Higher Data Usage Requirements. To exacerbate the limited wireless spectrum issues listed above, consumers are using ever-increasing amounts of data bandwidth. We don't need a newspaper article to know this, we all see it every day. As more powerful "smart" cell phones have become available, consumers have found more uses for those powerful phones. (For all the techies out there, doesn't this remind you of the law of Andy and Bill?) The Law of Andy and Bill was the idea that the more powerful computer chips Andy (Grove, the CEO of Intel) provided... the more power Bill (Gates, founder of Microsoft) would consume with his new software programs. The most obvious manifestation is the popularity of watching viewing video content on cell phones. Were you watching videos on your cell phone four years ago? Probably not, but now... How many times per week do you watch a news or YouTube clip on your phone? How about a Facebook (NASDAQ:FB) video? All that video requires far more of the data spectrum than typical (voice) phone calls. The only way that the increase in video utilization has not eroded the available spectrum capacity further is if there are less cell phone users (with fewer smartphones). Do you really think there are fewer users?

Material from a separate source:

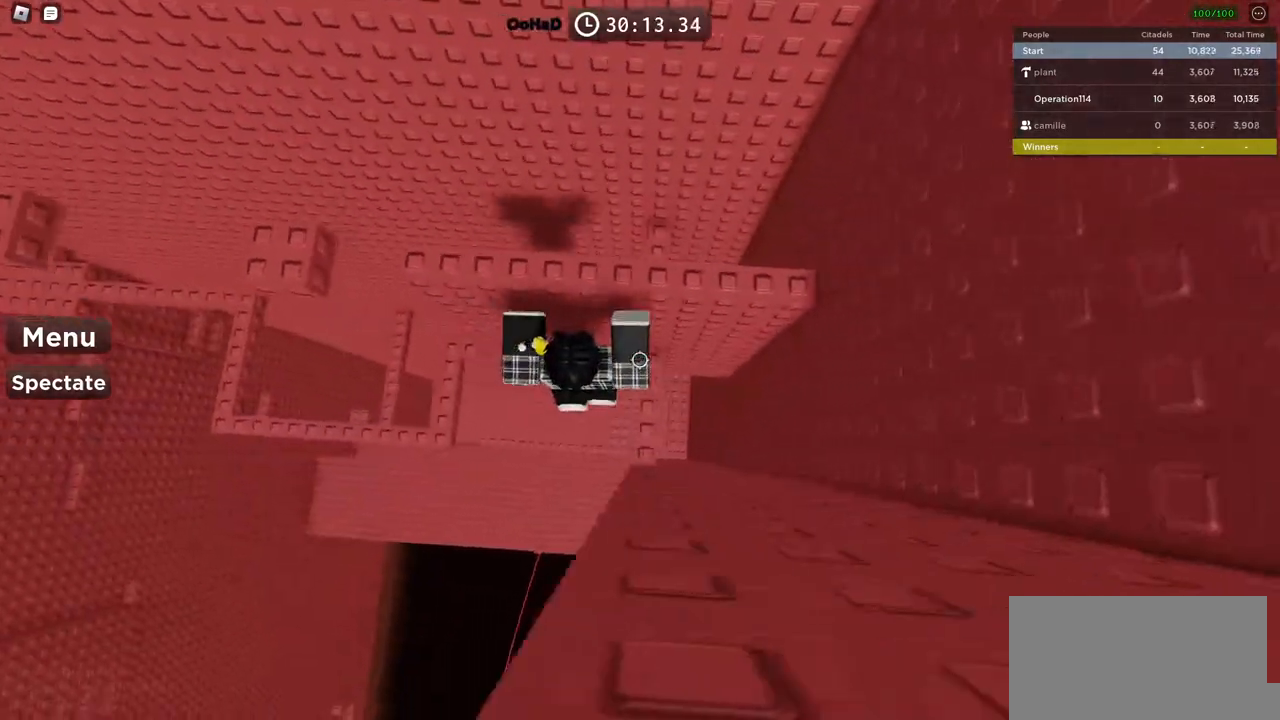
{"keys": ["w"], "events": [[100, "d", "up"], [250, "space", "down"], [366, "w", "down"], [383, "space", "up"]]}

Flat Consumer Wages. The final piece of this perfect storm is the lack of wage growth for the average consumer who uses cell phone plans. In order for service providers to be able to pass along higher costs to the consumers, those consumers have to be able to pay those higher costs. The fact is that many consumers have lower wages today than they did 5 years ago, when adjusted for inflation. These "squeezed" consumers have less disposable income, and therefore, less money to spend on cell phone luxuries. These consumers have also contributed to the dramatic expansion of the prepaid cell phone market. Which, again, has led to more competition and reduced pricing power for cell phone providers.
It is my belief that until there is dramatic consolidation within the US service provider sector, cell phone companies will continue to see pricing power erode and margins get squeezed. Therefore, I am not a buyer of any of the service provider stocks mentioned in this article. Past experience with commercial air carriers suggests that when enough of the companies merge or go bankrupt, pricing power will return. We are, however, a long way from this much-needed consolidation. The final sentence in this article reiterates these companies' most telling struggle. Please note that the 5-year operating margin trends for both AT&T and Verizon have been skewed by very positive 2013 results. The long-term and 5-year growth in operating margins (according to GuruFocus.com) are as follows: Verizon (-1.89% long-term, 10.31% 5-year); AT&T (-3.28%, 2.24%); Sprint (N/A, -14.5%); T-Mobile (N/A, -0.96%).
Disclosure: I have no positions in any stocks mentioned, and no plans to initiate any positions within the next 72 hours. I wrote this article myself, and it expresses my own opinions. I am not receiving compensation for it (other than from Seeking Alpha). I have no business relationship with any company whose stock is mentioned in this article. I do not currently own any of the stocks mentioned in this article, and I have no plans to invest in these companies in the next 72 hours. This article is for informational purposes only and should not be considered a recommendation for anyone to buy, sell, or hold any equities. I am not a financial professional. The information above is provided by Gurufocus.com and Yahoo Finance.